- Exercise aim: Set out every line of the entries below as a numbered list, leaving out any blank lines.

- Provided records:
○ ○ ○ ○
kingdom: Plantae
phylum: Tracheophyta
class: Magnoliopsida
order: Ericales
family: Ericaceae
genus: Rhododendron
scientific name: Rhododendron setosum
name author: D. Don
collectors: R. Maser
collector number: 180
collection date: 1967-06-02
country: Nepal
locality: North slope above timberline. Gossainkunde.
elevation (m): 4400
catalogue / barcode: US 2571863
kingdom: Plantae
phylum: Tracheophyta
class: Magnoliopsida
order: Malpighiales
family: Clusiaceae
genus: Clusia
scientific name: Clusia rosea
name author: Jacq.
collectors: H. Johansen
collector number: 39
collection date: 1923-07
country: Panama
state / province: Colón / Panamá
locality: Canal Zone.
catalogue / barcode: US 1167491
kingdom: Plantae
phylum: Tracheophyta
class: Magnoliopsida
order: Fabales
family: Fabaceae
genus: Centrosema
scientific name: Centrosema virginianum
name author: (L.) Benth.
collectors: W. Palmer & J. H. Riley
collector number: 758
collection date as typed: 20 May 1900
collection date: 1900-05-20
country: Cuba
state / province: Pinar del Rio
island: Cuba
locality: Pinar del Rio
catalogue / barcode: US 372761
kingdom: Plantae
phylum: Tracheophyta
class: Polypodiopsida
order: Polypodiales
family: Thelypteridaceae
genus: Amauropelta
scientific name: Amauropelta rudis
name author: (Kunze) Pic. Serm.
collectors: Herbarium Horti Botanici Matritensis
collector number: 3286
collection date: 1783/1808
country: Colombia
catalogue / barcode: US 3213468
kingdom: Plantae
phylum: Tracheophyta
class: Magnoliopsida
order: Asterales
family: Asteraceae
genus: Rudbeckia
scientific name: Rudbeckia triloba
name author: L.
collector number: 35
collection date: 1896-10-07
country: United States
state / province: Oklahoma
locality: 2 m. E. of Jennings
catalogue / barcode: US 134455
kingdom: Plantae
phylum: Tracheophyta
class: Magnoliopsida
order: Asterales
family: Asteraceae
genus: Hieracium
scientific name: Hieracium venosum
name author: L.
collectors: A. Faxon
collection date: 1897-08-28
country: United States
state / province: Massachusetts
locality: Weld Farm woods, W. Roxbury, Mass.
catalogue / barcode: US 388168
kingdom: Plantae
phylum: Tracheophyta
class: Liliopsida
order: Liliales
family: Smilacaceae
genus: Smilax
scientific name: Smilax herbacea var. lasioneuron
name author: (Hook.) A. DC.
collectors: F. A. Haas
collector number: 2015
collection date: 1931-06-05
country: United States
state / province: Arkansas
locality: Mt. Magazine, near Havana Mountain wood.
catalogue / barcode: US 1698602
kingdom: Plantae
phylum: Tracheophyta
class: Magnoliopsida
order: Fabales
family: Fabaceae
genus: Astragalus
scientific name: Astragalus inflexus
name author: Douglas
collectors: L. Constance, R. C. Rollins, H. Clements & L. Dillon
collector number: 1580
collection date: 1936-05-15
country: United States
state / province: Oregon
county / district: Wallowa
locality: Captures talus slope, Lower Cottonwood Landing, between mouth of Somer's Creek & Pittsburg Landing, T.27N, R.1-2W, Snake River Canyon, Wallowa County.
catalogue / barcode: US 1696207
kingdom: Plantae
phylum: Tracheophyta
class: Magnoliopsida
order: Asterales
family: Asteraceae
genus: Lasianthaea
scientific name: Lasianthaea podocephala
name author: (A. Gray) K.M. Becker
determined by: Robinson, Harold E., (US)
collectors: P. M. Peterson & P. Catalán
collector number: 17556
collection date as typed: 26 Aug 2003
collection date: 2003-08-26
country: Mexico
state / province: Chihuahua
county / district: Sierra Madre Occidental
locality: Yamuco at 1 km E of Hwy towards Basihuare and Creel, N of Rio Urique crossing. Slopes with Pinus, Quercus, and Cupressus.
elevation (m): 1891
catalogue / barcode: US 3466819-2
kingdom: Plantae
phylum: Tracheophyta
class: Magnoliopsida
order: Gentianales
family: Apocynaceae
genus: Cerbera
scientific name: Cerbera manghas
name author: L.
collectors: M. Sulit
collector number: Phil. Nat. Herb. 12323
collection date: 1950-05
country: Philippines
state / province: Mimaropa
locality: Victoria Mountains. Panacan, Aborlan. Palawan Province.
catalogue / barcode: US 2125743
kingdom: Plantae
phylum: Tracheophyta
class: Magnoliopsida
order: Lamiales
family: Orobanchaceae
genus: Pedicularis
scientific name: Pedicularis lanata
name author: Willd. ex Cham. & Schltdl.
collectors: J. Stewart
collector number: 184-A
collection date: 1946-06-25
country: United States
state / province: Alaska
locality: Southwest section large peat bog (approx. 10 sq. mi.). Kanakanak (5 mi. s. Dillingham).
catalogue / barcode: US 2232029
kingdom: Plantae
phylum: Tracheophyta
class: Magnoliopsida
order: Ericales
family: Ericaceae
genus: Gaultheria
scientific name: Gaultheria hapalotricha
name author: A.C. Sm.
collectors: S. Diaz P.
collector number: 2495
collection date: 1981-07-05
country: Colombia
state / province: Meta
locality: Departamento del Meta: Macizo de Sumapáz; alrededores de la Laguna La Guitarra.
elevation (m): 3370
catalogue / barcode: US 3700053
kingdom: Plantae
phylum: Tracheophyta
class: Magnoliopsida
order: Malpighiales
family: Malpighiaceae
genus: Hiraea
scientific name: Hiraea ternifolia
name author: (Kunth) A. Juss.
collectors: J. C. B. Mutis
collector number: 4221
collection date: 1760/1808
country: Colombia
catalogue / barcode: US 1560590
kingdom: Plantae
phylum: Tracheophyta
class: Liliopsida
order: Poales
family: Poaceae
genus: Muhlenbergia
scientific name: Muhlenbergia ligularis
○ ○ ○ ○
- Worked solution:
1. kingdom: Plantae
2. phylum: Tracheophyta
3. class: Magnoliopsida
4. order: Ericales
5. family: Ericaceae
6. genus: Rhododendron
7. scientific name: Rhododendron setosum
8. name author: D. Don
9. collectors: R. Maser
10. collector number: 180
11. collection date: 1967-06-02
12. country: Nepal
13. locality: North slope above timberline. Gossainkunde.
14. elevation (m): 4400
15. catalogue / barcode: US 2571863
16. kingdom: Plantae
17. phylum: Tracheophyta
18. class: Magnoliopsida
19. order: Malpighiales
20. family: Clusiaceae
21. genus: Clusia
22. scientific name: Clusia rosea
23. name author: Jacq.
24. collectors: H. Johansen
25. collector number: 39
26. collection date: 1923-07
27. country: Panama
28. state / province: Colón / Panamá
29. locality: Canal Zone.
30. catalogue / barcode: US 1167491
31. kingdom: Plantae
32. phylum: Tracheophyta
33. class: Magnoliopsida
34. order: Fabales
35. family: Fabaceae
36. genus: Centrosema
37. scientific name: Centrosema virginianum
38. name author: (L.) Benth.
39. collectors: W. Palmer & J. H. Riley
40. collector number: 758
41. collection date as typed: 20 May 1900
42. collection date: 1900-05-20
43. country: Cuba
44. state / province: Pinar del Rio
45. island: Cuba
46. locality: Pinar del Rio
47. catalogue / barcode: US 372761
48. kingdom: Plantae
49. phylum: Tracheophyta
50. class: Polypodiopsida
51. order: Polypodiales
52. family: Thelypteridaceae
53. genus: Amauropelta
54. scientific name: Amauropelta rudis
55. name author: (Kunze) Pic. Serm.
56. collectors: Herbarium Horti Botanici Matritensis
57. collector number: 3286
58. collection date: 1783/1808
59. country: Colombia
60. catalogue / barcode: US 3213468
61. kingdom: Plantae
62. phylum: Tracheophyta
63. class: Magnoliopsida
64. order: Asterales
65. family: Asteraceae
66. genus: Rudbeckia
67. scientific name: Rudbeckia triloba
68. name author: L.
69. collector number: 35
70. collection date: 1896-10-07
71. country: United States
72. state / province: Oklahoma
73. locality: 2 m. E. of Jennings
74. catalogue / barcode: US 134455
75. kingdom: Plantae
76. phylum: Tracheophyta
77. class: Magnoliopsida
78. order: Asterales
79. family: Asteraceae
80. genus: Hieracium
81. scientific name: Hieracium venosum
82. name author: L.
83. collectors: A. Faxon
84. collection date: 1897-08-28
85. country: United States
86. state / province: Massachusetts
87. locality: Weld Farm woods, W. Roxbury, Mass.
88. catalogue / barcode: US 388168
89. kingdom: Plantae
90. phylum: Tracheophyta
91. class: Liliopsida
92. order: Liliales
93. family: Smilacaceae
94. genus: Smilax
95. scientific name: Smilax herbacea var. lasioneuron
96. name author: (Hook.) A. DC.
97. collectors: F. A. Haas
98. collector number: 2015
99. collection date: 1931-06-05
100. country: United States
101. state / province: Arkansas
102. locality: Mt. Magazine, near Havana Mountain wood.
103. catalogue / barcode: US 1698602
104. kingdom: Plantae
105. phylum: Tracheophyta
106. class: Magnoliopsida
107. order: Fabales
108. family: Fabaceae
109. genus: Astragalus
110. scientific name: Astragalus inflexus
111. name author: Douglas
112. collectors: L. Constance, R. C. Rollins, H. Clements & L. Dillon
113. collector number: 1580
114. collection date: 1936-05-15
115. country: United States
116. state / province: Oregon
117. county / district: Wallowa
118. locality: Captures talus slope, Lower Cottonwood Landing, between mouth of Somer's Creek & Pittsburg Landing, T.27N, R.1-2W, Snake River Canyon, Wallowa County.
119. catalogue / barcode: US 1696207
120. kingdom: Plantae
121. phylum: Tracheophyta
122. class: Magnoliopsida
123. order: Asterales
124. family: Asteraceae
125. genus: Lasianthaea
126. scientific name: Lasianthaea podocephala
127. name author: (A. Gray) K.M. Becker
128. determined by: Robinson, Harold E., (US)
129. collectors: P. M. Peterson & P. Catalán
130. collector number: 17556
131. collection date as typed: 26 Aug 2003
132. collection date: 2003-08-26
133. country: Mexico
134. state / province: Chihuahua
135. county / district: Sierra Madre Occidental
136. locality: Yamuco at 1 km E of Hwy towards Basihuare and Creel, N of Rio Urique crossing. Slopes with Pinus, Quercus, and Cupressus.
137. elevation (m): 1891
138. catalogue / barcode: US 3466819-2
139. kingdom: Plantae
140. phylum: Tracheophyta
141. class: Magnoliopsida
142. order: Gentianales
143. family: Apocynaceae
144. genus: Cerbera
145. scientific name: Cerbera manghas
146. name author: L.
147. collectors: M. Sulit
148. collector number: Phil. Nat. Herb. 12323
149. collection date: 1950-05
150. country: Philippines
151. state / province: Mimaropa
152. locality: Victoria Mountains. Panacan, Aborlan. Palawan Province.
153. catalogue / barcode: US 2125743
154. kingdom: Plantae
155. phylum: Tracheophyta
156. class: Magnoliopsida
157. order: Lamiales
158. family: Orobanchaceae
159. genus: Pedicularis
160. scientific name: Pedicularis lanata
161. name author: Willd. ex Cham. & Schltdl.
162. collectors: J. Stewart
163. collector number: 184-A
164. collection date: 1946-06-25
165. country: United States
166. state / province: Alaska
167. locality: Southwest section large peat bog (approx. 10 sq. mi.). Kanakanak (5 mi. s. Dillingham).
168. catalogue / barcode: US 2232029
169. kingdom: Plantae
170. phylum: Tracheophyta
171. class: Magnoliopsida
172. order: Ericales
173. family: Ericaceae
174. genus: Gaultheria
175. scientific name: Gaultheria hapalotricha
176. name author: A.C. Sm.
177. collectors: S. Diaz P.
178. collector number: 2495
179. collection date: 1981-07-05
180. country: Colombia
181. state / province: Meta
182. locality: Departamento del Meta: Macizo de Sumapáz; alrededores de la Laguna La Guitarra.
183. elevation (m): 3370
184. catalogue / barcode: US 3700053
185. kingdom: Plantae
186. phylum: Tracheophyta
187. class: Magnoliopsida
188. order: Malpighiales
189. family: Malpighiaceae
190. genus: Hiraea
191. scientific name: Hiraea ternifolia
192. name author: (Kunth) A. Juss.
193. collectors: J. C. B. Mutis
194. collector number: 4221
195. collection date: 1760/1808
196. country: Colombia
197. catalogue / barcode: US 1560590
198. kingdom: Plantae
199. phylum: Tracheophyta
200. class: Liliopsida
201. order: Poales
202. family: Poaceae
203. genus: Muhlenbergia
204. scientific name: Muhlenbergia ligularis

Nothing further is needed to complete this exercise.